## ABOUT THIS TASK:
Without the pictures, can you quote each line below exactly?

## DATA SEGMENT:
################
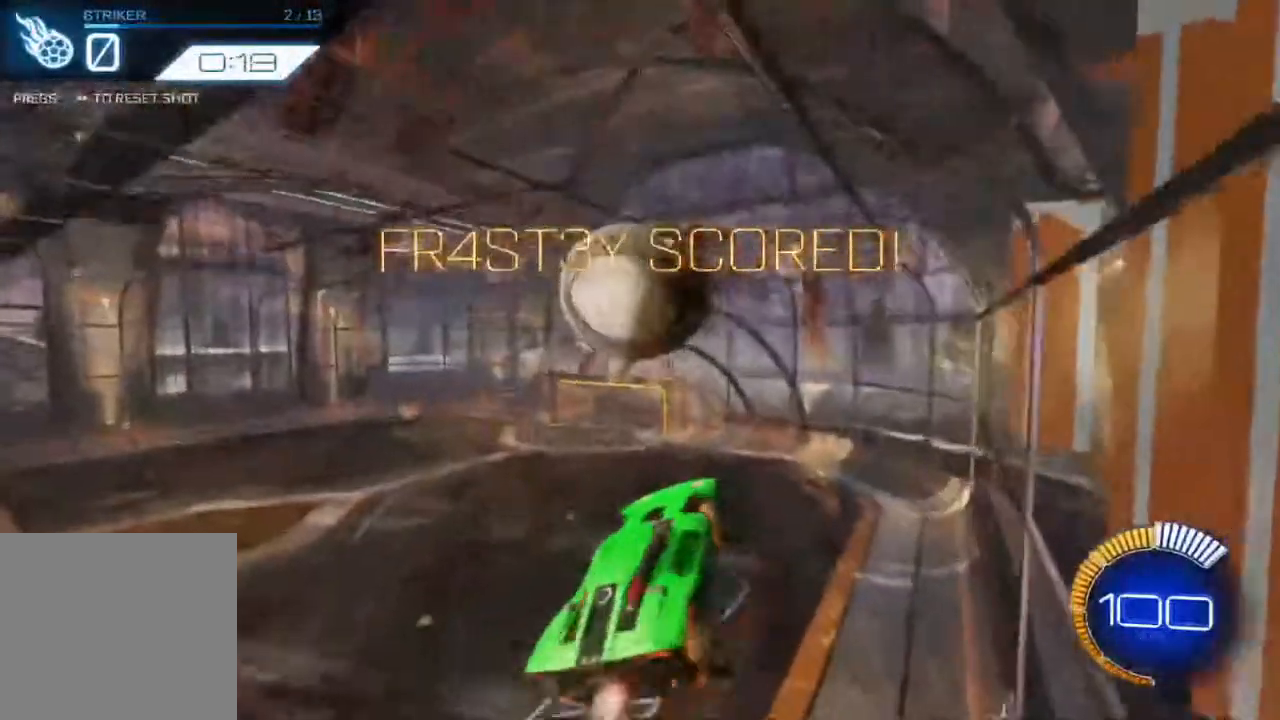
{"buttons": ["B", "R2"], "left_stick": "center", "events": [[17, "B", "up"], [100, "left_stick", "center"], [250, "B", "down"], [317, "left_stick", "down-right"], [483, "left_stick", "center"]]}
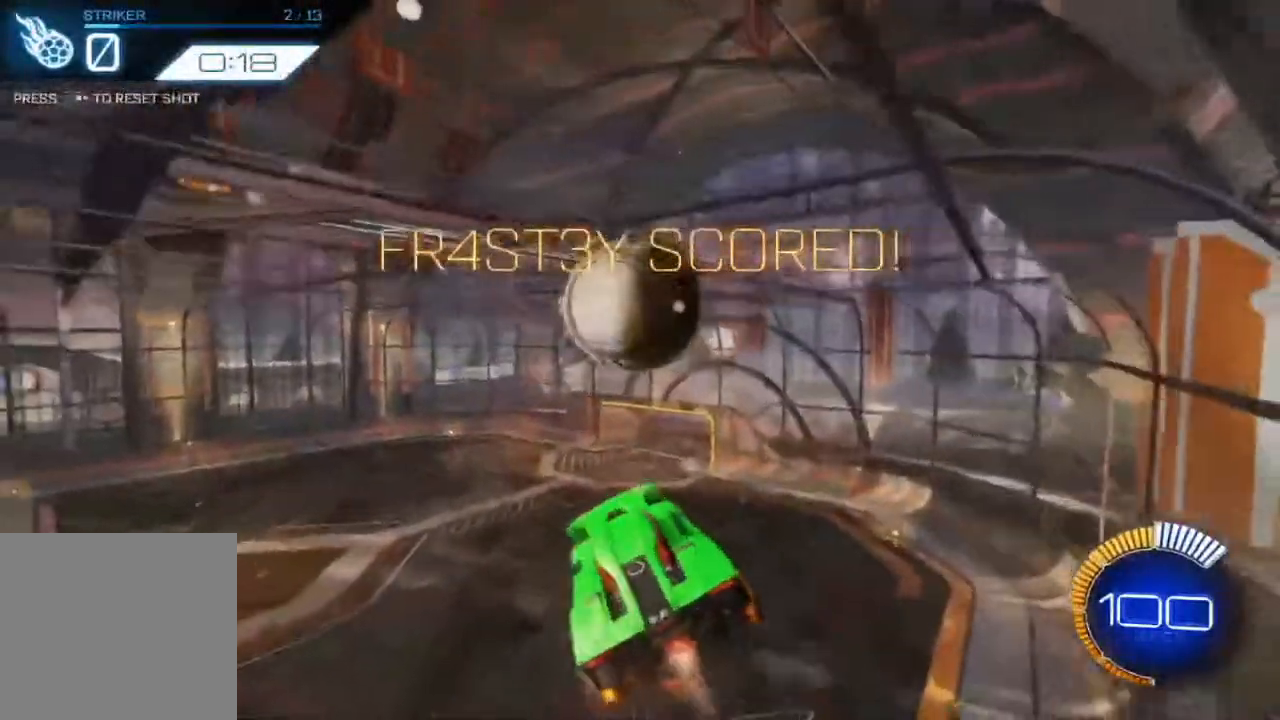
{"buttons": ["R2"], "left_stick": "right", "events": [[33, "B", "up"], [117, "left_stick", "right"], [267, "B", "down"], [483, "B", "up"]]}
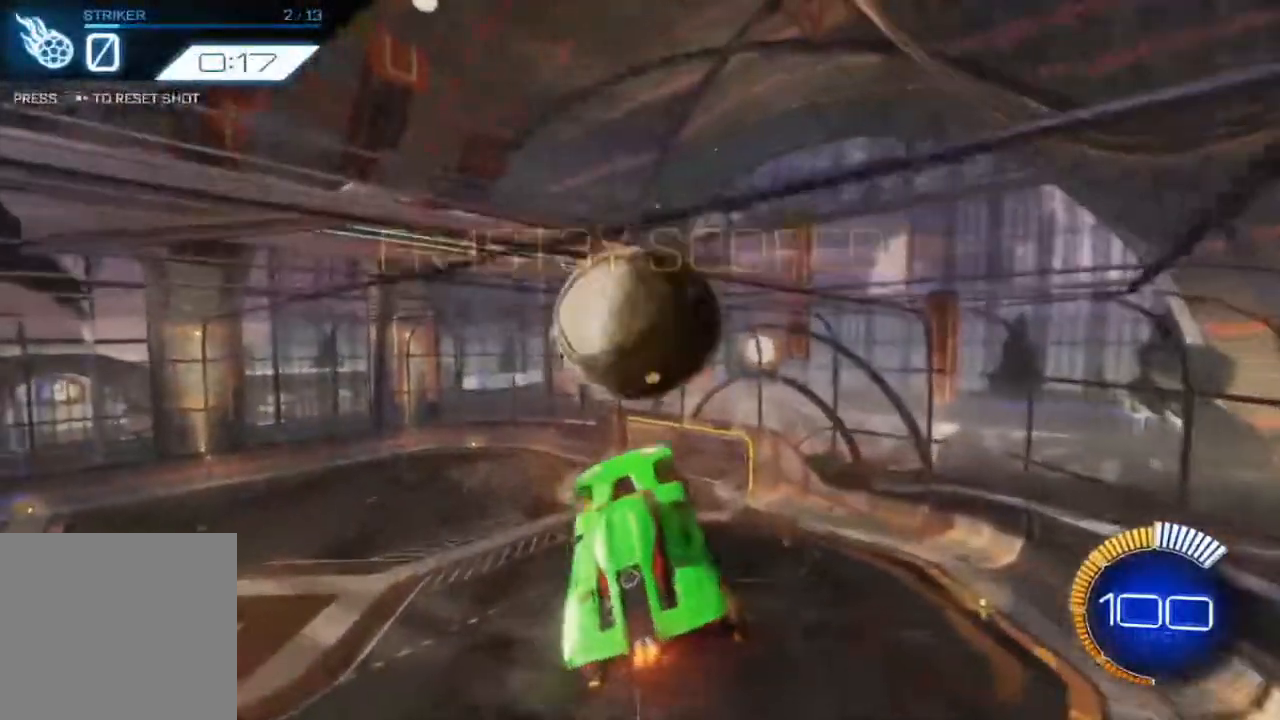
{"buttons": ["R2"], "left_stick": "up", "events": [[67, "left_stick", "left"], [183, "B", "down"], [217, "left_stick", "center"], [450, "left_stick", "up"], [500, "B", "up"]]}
################
## RESPONSE TO THIS TASK:
{"buttons": ["B", "R2"], "left_stick": "center", "events": [[17, "B", "up"], [100, "left_stick", "center"], [250, "B", "down"], [317, "left_stick", "down-right"], [483, "left_stick", "center"]]}
{"buttons": ["R2"], "left_stick": "right", "events": [[33, "B", "up"], [117, "left_stick", "right"], [267, "B", "down"], [483, "B", "up"]]}
{"buttons": ["R2"], "left_stick": "up", "events": [[67, "left_stick", "left"], [183, "B", "down"], [217, "left_stick", "center"], [450, "left_stick", "up"], [500, "B", "up"]]}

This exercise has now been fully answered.